他一個人打馬穿過寂靜的長街,搖搖欲墜之際總算到了自己府前,守在門前的護衛立刻將人迎下來,將人送回房中。
第二日,還沒等季洵起床,季禹便找了上來,不待下人來叫他自個倒是掀了帘子,露出頭來。

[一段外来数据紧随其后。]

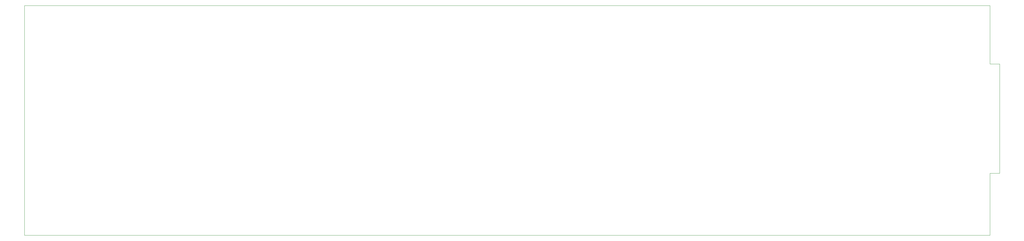
<source format=gko>
*%FSLAX23Y23*%
*%MOIN*%
G01*
D14*
X15695Y6608D02*
Y6629D01*
Y9375D02*
X4089D01*
Y6609D01*
Y6608D01*
X15695D01*
Y6672D01*
Y7355D01*
X15813D01*
Y8672D01*
X15695D01*
Y9375D01*
D02*
M02*

</source>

季禹瞧著他一張宿醉的臉,嘖了一聲說道:「你什麼時候竟也染上這愛喝酒的毛病了。」
季洵甩了甩頭,不願多做解釋,撐著雙腿起身走到水盆邊上就著冷水洗了把臉,用手一抹算完,等他做好一切後,才走回來重新坐到季禹身旁,問道:「早膳用了麼?」
「有事同你說,起身就直接過來了,」季禹拍著腿笑起來,「倒是忘了時辰。」
季洵點了點頭,吩咐著下人去備早膳又轉頭同他說道:「那咱們邊吃邊說。」
驪川人喜吃麵食,桌子上擺了好幾樣糕點比起華京的清粥小菜豐盛許多,季禹用筷子夾起塊栗子糕咬了一口,入口綿蜜甜膩,口腔里都是甜滋滋的味道。
季洵見他吃的香,也夾了塊送入口中,入口後卻是皺了皺眉,不動聲色的端起茶灌了大半口,嘴裡的甜膩就著茶的甘苦順入胃腑。
季洵與季禹口味差異極大,這樣的味道對於他來說實在難以入口,只吃了一口後便不再動筷。